Exercise directions: The result should be every line of the listing that holds the word "Klix".

Data for processing:
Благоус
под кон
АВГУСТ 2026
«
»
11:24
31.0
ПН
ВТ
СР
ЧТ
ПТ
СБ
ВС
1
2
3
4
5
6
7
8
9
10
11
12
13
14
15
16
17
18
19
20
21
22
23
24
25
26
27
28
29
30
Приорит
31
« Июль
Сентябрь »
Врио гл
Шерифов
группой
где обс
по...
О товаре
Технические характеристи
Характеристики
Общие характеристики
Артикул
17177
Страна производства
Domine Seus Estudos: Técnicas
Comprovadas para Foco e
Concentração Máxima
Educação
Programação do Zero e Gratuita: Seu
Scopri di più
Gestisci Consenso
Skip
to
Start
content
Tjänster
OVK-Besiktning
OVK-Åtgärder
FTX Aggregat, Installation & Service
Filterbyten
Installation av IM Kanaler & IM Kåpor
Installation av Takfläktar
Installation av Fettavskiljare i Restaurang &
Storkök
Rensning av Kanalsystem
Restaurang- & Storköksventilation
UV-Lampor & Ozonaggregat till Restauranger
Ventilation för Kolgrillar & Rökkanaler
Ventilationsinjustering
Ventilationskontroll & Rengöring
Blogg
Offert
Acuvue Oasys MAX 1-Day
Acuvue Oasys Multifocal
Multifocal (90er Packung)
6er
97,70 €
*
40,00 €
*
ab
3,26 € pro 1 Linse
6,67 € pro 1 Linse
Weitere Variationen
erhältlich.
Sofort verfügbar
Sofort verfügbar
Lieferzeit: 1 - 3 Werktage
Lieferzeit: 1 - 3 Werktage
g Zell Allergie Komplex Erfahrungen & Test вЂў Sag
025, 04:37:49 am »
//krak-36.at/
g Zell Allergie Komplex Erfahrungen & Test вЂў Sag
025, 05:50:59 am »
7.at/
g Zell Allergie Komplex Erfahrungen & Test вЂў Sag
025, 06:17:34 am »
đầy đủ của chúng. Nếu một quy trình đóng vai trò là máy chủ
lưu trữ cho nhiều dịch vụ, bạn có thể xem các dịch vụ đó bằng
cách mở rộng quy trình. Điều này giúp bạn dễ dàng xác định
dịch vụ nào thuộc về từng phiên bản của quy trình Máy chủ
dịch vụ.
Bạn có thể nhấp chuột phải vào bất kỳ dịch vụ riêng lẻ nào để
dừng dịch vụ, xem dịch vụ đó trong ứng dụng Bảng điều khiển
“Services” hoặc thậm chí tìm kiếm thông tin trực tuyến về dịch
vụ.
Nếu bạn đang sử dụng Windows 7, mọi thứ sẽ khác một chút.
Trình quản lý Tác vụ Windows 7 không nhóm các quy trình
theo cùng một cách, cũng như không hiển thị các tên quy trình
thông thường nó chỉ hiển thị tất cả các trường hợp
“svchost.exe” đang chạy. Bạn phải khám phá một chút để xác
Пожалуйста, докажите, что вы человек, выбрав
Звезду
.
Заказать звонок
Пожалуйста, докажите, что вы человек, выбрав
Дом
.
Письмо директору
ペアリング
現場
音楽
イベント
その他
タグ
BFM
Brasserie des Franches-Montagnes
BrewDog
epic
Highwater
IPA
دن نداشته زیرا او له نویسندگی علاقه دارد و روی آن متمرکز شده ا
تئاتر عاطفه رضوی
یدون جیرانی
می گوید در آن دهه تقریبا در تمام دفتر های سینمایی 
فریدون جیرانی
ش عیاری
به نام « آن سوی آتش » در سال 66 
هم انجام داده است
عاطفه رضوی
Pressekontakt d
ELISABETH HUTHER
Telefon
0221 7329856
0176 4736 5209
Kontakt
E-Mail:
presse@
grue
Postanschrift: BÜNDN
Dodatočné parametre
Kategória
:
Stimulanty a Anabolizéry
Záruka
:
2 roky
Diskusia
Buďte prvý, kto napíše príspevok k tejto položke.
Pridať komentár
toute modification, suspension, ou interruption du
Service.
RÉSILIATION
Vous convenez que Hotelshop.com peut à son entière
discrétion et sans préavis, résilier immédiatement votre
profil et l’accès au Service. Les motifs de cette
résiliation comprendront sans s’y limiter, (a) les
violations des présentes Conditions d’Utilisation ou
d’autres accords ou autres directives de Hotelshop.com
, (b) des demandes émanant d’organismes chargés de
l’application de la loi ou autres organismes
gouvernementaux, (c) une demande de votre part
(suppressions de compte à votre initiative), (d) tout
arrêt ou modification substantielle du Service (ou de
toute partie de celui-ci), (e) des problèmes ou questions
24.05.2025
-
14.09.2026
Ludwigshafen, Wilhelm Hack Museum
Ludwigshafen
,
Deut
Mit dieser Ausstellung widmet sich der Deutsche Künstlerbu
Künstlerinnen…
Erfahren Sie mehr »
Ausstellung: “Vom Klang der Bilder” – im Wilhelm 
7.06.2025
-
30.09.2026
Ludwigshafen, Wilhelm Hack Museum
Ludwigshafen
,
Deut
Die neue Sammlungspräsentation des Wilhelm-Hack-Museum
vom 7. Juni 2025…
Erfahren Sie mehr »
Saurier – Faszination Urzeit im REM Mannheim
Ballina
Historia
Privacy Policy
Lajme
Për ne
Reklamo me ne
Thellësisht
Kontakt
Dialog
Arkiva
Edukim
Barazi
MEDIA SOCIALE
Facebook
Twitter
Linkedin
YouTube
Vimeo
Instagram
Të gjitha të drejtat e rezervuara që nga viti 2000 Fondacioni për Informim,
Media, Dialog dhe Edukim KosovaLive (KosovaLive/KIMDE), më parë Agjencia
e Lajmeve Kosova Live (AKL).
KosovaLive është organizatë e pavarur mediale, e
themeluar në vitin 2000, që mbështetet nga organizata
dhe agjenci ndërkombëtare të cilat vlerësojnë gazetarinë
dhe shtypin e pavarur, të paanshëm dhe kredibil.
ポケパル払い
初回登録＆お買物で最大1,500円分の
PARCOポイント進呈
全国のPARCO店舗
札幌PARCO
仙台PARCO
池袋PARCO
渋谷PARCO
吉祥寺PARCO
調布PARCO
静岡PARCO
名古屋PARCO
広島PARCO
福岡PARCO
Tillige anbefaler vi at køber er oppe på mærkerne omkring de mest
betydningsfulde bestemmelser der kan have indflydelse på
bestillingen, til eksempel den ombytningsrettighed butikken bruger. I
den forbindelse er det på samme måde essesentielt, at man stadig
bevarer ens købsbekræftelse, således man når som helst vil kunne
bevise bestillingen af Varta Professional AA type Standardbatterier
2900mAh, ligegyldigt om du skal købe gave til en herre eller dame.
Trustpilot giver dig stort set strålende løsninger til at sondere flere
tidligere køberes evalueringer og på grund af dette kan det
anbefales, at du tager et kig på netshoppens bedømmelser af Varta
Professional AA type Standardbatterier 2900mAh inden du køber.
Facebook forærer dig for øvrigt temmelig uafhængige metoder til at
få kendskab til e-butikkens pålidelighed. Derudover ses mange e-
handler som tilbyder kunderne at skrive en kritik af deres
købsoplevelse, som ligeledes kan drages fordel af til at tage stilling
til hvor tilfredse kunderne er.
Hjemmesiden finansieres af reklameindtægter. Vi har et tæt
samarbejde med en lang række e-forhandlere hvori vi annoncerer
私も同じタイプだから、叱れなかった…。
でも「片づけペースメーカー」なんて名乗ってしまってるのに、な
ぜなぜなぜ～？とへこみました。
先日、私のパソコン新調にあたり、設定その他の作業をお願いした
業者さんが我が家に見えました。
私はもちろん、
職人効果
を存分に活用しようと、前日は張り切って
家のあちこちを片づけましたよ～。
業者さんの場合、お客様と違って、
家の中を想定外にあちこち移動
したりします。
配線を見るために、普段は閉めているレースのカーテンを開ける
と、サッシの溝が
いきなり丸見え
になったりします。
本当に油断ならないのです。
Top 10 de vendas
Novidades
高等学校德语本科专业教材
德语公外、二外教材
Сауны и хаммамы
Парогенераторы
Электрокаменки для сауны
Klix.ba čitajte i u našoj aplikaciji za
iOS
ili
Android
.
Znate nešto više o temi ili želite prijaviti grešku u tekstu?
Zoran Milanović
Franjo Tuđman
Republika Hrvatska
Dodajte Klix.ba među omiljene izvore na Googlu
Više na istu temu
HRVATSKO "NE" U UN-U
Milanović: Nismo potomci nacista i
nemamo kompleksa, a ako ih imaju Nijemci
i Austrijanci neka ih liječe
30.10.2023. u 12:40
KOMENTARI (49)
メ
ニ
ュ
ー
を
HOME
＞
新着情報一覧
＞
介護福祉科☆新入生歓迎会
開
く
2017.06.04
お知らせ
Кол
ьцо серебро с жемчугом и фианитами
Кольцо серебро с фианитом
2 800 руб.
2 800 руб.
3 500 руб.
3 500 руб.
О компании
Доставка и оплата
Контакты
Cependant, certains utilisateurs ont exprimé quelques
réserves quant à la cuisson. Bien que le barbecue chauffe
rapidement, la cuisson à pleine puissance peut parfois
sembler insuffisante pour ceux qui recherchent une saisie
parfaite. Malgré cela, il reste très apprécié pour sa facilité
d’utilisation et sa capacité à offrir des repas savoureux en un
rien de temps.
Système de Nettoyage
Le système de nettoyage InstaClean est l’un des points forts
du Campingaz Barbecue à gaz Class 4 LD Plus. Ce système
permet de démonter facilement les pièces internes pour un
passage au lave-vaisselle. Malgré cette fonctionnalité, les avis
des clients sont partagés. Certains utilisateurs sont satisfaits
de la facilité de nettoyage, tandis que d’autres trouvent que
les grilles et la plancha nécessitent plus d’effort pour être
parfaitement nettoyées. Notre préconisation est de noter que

Reply to the exercise:
Klix.ba čitajte i u našoj aplikaciji za
Dodajte Klix.ba među omiljene izvore na Googlu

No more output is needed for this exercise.